- EXERCISES TO COMPLETE:
A. In the court opinion excerpt on Toll Brothers' standing, why did the defendants allegedly act to block Toll Brothers' development of the Readington Properties parcel?
B. Resume the court opinion excerpt on Toll Brothers' standing, picking up after its final sentence.
─── TEXT EXCERPT ───
Moreover, even leaving aside the likelihood of construction, a favorable decision likely will remedy the harm to Toll Brothers' option. As discussed earlier, the option itself is property. If, as Toll Brothers claims, the agricultural-residential ordinance has decreased the value of the Readington Properties parcel, then it has also decreased the value of Toll Brothers' option. An order striking down the ordinance is likely to redress that injury by increasing the value of both the underlying real property and the option. We therefore hold that Toll Brothers satisfies the redressability requirement.
D.
As the previous discussion demonstrates, Toll Brothers satisfies all three constitutional standing elements. Further buttressing that conclusion are the very separation-of-powers principles that animate the doctrine. Article III standing preserves the separation of powers by limiting federal courts to matters "`of a Judiciary
In this case, Toll Brothers alleges the defendants "specifically identified" the company as a "target[] for their illegal enterprise." App. 44. The defendants then enacted their ordinance "to intentionally and maliciously block" Toll Brothers' development of the Readington Properties parcel. App. 47. They did this because Toll Brothers was a "disfavored" developer. App. 38.
These allegations are not even remotely akin to "generally available grievance[s]." See Hein, 127 S.Ct. at 2563-64 (plurality opinion) (quotation marks omitted). Rather, Toll Brothers claims to be the specific target of the defendants' challenged ordinance. The adjudication of such a dispute raises no separation-of-powers problems at all. See Antonin Scalia, The Doctrine of Standing as an Essential Element of the Separation of Powers, 17 Suffolk U.L.Rev. 881, 894 (1983) ("[W]hen an individual who is the very object of a law's requirement or prohibition seeks to challenge it, he always has standing.").
─── DATA SEGMENT ───
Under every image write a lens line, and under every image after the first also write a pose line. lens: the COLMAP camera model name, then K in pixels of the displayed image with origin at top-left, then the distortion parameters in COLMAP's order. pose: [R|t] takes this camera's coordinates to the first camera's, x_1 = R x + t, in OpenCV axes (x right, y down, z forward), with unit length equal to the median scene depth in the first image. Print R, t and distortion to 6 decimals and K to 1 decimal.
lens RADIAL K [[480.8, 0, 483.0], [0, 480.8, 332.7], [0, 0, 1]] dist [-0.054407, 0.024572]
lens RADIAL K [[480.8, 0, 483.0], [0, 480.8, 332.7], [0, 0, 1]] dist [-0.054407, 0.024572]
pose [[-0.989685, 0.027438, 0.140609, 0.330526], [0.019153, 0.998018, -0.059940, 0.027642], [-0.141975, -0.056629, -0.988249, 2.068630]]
───
- RESULTS FOR EACH TASK:
A. Because Toll Brothers was a "disfavored" developer.

B.
* * * *
Toll Brothers has alleged cognizable injuries that are fairly traceable to the defendants' challenged actions and likely to be redressed by a favorable decision. As such, the District Court erred when it dismissed Toll Brothers' complaint for lack of Article III standing.
IV.
Toll Brothers' allegations, if true, give the company constitutional standing to press its claims. We will vacate the District Court's contrary judgment and remand the case for further proceedings, with instructions that the District Court grant Toll Brothers leave to amend its complaint.
FootNotes
Also, Toll Brothers' complaint contains eleven separate claims, and the company must "demonstrate standing for each claim [it] seeks to press." DaimlerChrysler, 547 U.S. at 352, 126 S.Ct. 1854. All the claims, however, challenge the Township's rezoning of the Readington Properties parcel, and they all allege precisely the same injuries to Toll Brothers. As such, a claim-by-claim discussion of Toll Brothers' constitutional standing is unnecessary.